-- Provided text --
========

After he proceded to violently molest my tits until 9 am i snuck out of his room only to meet his mother downstairs, who informed me she heard the giant sexfest going on in the room next to them.. this was before she called us both "chickenshits".. worst walk of shame ever.
great sex! but now the fight over who sleeps on the wet spot starts.
Dont judge me. He may have been ugly but he was INCREDIBLE. He's like the Susan Boyle of sex.
of all places to pass out....why right in front of our RA's door? OF ALL PLACES.
Let's turn this shoulder dislocation into a positive. Come to the hospital, bring some beers, let's party.
if by "adventure" you actually mean "getting ridiculously high and shaving our legs," then yes.
You know you're an adult when you break 100 to get 75 cents, to buy a condom from a bar vending machine in South Boston.
Just smoked pot with a guy who has apparently been living in the woods for over a month. He just walked out of the woods. This is not real life.
Meant to have fun, ended up giving speech about consent to guy at bar. Feminist side feels happy. Orgasms side feels confused and betrayed.

========

-- Data under study --
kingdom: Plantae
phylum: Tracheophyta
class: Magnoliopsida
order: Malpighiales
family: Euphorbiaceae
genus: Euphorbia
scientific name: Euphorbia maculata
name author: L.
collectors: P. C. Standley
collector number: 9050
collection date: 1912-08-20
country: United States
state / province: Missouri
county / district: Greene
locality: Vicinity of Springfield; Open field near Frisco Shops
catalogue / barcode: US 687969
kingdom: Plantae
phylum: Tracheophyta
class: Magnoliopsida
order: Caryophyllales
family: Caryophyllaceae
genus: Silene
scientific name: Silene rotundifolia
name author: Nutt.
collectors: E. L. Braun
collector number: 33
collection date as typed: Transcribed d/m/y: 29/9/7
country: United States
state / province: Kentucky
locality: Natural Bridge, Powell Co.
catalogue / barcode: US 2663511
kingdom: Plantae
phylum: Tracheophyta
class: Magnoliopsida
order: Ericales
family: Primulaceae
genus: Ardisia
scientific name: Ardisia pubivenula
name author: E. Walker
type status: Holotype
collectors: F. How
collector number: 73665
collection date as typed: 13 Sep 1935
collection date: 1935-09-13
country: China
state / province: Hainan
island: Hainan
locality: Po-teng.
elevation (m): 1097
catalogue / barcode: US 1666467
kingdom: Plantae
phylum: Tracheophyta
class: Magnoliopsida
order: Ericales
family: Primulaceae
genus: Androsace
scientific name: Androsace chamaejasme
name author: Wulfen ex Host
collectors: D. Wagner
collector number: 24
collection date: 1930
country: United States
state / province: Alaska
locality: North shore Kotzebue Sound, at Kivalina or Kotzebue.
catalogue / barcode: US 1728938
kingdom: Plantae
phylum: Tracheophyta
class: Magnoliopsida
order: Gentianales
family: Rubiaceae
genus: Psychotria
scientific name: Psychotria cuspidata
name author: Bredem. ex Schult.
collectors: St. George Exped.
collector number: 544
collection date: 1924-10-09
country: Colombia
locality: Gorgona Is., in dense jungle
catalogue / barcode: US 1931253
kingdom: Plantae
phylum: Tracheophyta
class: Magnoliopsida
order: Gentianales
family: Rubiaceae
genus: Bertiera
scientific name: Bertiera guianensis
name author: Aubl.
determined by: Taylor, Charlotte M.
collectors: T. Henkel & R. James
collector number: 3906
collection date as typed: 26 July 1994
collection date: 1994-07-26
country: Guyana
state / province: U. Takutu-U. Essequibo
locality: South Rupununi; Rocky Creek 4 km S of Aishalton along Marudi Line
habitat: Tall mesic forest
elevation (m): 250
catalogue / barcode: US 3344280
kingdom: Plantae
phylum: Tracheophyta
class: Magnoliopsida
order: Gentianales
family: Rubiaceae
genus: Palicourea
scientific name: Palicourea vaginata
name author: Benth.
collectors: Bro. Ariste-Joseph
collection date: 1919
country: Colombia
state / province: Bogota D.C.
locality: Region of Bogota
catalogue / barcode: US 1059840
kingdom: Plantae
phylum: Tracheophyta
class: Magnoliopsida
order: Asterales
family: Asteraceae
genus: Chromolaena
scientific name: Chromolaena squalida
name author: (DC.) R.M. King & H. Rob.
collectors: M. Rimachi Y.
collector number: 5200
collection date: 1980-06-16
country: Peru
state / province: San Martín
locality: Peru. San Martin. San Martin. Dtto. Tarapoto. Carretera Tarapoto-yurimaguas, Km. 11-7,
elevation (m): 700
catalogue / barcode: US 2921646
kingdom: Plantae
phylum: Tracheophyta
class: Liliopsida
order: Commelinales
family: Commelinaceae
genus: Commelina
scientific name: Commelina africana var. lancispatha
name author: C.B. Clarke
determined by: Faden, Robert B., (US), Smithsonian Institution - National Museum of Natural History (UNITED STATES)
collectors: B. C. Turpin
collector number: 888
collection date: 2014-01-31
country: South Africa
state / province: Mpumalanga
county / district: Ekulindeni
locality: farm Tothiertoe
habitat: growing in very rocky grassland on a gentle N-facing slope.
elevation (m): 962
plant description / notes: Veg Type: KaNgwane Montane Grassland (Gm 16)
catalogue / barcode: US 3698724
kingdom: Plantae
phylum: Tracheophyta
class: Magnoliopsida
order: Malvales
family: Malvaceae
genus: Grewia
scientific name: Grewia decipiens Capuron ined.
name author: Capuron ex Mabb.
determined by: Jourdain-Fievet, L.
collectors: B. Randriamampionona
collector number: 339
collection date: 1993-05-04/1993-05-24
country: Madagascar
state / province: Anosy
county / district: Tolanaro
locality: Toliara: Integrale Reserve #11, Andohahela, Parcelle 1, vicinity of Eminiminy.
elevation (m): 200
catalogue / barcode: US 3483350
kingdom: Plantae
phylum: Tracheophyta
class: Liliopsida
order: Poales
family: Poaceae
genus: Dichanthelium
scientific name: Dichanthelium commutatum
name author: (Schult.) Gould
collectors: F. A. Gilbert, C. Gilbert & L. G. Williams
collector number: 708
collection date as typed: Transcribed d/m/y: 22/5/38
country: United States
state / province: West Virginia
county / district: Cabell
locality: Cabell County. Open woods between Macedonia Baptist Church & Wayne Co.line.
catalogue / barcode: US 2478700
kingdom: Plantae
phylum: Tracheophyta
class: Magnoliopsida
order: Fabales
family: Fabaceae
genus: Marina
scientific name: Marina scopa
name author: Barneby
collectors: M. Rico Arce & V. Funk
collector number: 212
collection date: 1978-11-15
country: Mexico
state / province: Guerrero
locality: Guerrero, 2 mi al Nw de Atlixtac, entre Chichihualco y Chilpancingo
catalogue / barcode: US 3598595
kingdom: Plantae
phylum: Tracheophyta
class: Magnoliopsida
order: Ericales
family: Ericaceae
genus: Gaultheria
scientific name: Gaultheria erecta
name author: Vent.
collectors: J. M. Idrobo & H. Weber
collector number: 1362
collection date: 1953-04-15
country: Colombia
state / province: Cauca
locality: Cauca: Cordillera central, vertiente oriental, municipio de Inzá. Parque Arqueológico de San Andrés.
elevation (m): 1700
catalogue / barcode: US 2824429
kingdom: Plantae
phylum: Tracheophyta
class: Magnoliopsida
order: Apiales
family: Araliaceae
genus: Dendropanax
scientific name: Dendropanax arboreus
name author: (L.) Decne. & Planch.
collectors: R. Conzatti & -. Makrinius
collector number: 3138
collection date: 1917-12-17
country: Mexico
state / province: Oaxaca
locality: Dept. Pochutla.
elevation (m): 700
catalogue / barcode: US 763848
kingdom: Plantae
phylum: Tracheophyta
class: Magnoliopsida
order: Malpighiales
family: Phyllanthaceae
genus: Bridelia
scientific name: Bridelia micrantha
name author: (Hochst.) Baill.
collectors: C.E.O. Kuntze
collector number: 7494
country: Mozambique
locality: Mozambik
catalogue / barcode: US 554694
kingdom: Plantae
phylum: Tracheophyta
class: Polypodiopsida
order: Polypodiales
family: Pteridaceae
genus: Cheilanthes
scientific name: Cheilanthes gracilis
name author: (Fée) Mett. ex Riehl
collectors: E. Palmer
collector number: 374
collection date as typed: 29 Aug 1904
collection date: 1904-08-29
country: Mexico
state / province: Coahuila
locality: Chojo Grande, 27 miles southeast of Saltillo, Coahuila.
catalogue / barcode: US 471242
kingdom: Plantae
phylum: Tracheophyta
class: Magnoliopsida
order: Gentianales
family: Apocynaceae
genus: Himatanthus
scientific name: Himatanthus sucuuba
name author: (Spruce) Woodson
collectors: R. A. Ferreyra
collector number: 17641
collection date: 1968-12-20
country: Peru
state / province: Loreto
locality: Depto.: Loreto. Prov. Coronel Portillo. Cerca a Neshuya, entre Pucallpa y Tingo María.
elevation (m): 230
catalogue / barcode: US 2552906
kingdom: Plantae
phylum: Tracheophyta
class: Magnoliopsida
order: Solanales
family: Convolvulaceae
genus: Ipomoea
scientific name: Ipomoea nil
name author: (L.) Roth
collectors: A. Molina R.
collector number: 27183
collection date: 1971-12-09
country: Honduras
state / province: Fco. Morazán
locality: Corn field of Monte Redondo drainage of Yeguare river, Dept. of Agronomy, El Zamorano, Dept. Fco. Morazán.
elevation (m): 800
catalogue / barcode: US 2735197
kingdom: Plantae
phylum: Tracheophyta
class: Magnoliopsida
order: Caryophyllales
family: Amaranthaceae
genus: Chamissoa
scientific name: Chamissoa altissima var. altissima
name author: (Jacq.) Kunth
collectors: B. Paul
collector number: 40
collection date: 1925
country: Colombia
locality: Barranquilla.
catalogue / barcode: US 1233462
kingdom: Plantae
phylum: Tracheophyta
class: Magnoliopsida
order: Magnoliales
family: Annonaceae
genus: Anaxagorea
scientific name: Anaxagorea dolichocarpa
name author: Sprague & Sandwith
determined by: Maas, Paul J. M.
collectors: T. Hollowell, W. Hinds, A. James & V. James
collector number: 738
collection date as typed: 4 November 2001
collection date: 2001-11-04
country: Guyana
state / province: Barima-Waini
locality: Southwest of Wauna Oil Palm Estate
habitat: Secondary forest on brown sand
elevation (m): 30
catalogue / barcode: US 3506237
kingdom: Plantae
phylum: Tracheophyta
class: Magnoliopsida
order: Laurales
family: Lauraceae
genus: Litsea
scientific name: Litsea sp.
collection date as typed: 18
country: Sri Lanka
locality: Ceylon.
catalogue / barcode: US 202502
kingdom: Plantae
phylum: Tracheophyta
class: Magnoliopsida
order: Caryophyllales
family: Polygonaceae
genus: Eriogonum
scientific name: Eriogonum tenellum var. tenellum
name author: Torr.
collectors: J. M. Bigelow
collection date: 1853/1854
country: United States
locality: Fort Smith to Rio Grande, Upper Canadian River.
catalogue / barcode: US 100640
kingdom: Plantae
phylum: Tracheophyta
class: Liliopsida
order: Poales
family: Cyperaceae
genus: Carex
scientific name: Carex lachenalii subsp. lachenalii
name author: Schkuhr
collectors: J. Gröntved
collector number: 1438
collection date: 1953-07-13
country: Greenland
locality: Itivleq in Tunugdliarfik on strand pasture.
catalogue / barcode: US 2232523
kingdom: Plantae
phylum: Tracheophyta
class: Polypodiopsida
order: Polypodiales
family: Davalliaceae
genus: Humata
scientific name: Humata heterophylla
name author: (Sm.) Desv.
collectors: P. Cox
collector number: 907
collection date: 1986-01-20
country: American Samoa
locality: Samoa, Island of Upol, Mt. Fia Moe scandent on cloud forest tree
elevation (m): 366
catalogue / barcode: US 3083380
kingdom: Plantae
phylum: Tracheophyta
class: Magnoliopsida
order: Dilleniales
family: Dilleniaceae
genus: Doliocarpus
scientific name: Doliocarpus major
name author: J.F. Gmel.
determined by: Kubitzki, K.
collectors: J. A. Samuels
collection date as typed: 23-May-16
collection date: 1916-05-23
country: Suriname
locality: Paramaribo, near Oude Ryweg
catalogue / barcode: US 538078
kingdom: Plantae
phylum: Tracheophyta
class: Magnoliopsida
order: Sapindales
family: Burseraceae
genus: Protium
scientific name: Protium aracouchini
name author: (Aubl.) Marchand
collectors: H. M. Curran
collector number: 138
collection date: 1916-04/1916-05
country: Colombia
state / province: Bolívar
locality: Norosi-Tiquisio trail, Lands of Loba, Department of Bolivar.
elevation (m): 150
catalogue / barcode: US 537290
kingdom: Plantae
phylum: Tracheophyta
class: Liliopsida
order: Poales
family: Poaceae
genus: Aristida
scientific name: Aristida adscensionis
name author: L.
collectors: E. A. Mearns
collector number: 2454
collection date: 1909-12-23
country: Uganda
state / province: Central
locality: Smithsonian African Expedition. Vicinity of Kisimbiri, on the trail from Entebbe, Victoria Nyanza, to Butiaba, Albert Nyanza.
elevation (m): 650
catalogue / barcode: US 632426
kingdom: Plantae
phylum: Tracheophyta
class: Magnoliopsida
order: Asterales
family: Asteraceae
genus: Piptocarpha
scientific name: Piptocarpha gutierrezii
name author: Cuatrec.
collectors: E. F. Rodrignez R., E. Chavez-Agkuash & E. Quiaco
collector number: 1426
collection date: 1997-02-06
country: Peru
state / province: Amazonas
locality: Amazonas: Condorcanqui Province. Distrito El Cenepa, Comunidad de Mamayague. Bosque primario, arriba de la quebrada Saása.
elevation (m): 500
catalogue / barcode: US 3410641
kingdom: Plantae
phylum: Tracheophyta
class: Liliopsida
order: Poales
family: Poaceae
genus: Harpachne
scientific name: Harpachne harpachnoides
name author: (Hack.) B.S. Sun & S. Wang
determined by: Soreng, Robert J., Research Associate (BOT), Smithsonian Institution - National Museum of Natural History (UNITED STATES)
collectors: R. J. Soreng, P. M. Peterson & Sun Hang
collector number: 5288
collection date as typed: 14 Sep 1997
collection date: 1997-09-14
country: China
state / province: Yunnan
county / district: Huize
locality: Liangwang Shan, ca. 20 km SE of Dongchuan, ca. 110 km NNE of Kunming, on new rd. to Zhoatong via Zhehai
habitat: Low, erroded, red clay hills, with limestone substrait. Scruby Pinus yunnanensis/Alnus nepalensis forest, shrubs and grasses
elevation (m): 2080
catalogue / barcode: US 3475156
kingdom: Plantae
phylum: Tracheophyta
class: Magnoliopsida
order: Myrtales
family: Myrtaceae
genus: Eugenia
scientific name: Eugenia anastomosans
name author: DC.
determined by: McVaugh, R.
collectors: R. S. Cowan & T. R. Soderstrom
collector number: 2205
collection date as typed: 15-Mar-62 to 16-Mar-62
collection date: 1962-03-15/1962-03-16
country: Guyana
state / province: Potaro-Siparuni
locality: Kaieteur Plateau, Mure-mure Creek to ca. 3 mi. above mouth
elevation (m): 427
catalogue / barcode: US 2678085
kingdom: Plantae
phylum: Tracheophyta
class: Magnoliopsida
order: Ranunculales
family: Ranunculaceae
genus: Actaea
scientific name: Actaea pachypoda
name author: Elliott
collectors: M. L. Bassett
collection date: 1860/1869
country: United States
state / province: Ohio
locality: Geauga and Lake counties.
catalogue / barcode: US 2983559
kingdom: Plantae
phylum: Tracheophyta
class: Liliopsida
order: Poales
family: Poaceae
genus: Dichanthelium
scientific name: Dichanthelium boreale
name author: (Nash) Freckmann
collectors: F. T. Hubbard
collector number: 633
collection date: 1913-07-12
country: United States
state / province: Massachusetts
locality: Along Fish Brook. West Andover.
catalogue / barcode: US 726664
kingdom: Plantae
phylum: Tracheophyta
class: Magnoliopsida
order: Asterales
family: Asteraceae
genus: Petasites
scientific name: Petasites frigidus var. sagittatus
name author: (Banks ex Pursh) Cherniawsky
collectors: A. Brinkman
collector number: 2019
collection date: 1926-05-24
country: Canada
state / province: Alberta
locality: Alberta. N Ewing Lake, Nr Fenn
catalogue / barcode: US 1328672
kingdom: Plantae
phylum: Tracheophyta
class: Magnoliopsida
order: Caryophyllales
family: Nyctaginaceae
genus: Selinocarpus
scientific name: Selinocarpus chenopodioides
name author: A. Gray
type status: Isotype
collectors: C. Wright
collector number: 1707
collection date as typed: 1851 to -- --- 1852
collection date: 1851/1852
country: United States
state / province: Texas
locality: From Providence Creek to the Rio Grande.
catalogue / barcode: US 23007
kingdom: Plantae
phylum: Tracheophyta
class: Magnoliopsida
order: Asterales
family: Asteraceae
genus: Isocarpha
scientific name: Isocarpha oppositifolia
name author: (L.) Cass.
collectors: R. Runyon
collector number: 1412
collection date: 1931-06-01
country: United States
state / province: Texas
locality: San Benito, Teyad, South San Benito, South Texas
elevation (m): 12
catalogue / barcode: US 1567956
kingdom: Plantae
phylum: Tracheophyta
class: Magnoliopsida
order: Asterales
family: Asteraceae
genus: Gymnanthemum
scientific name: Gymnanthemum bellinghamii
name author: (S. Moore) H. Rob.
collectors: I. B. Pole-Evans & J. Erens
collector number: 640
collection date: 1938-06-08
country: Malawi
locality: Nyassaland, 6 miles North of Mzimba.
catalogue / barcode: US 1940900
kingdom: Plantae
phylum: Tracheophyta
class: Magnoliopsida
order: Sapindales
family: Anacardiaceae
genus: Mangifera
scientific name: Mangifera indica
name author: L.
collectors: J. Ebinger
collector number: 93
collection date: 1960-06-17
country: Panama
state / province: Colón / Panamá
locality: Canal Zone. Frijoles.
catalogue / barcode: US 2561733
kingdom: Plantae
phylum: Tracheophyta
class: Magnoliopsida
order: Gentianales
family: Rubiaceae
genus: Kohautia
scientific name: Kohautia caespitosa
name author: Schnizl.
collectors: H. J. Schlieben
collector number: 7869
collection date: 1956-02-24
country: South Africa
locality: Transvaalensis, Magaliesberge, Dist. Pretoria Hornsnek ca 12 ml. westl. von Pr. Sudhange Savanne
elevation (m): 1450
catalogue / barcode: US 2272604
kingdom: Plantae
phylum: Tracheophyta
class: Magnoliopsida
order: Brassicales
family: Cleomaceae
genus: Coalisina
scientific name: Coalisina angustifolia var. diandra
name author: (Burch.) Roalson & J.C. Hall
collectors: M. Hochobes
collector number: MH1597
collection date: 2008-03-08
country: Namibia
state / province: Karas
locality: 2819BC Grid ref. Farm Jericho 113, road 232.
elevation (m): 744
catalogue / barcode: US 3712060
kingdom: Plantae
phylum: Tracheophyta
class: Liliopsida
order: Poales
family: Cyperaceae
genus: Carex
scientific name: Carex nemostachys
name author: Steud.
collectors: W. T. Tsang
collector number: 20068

========

-- Problem 1 --
In the late-night confessions, how long had the guy who walked out of the woods apparently been living there?
-- Problem 2 --
Write the lines that come next in the late-night confessions, after the last one shown.

-- Reply 1 --
Over a month.

-- Reply 2 --
Just walked into the library with a case of Strawberitas in hand.. no one said a word.. I think they were just impressed I knew where the library was
I woke up to an alarm on my phone that said "Buy Plan B" and then the guy offered me a hairbrush... which seemed polite at the time
Most tragic bathtub-fart of all time. I am going to be late.
On a scale from 1-10 how wrong is it to request "I Hit It First" at my ex's wedding reception?
Definite 12.2 but worth it.
Woke up on my sisters couch, and it was like the start of a Terminator movie,my brother in law was passed out on the floor naked in the fetal position. We now call him Arnold. It was an epic night.
He goes from zero to fucking up in 2.4 drinks. Like the sportscar of bad decision making.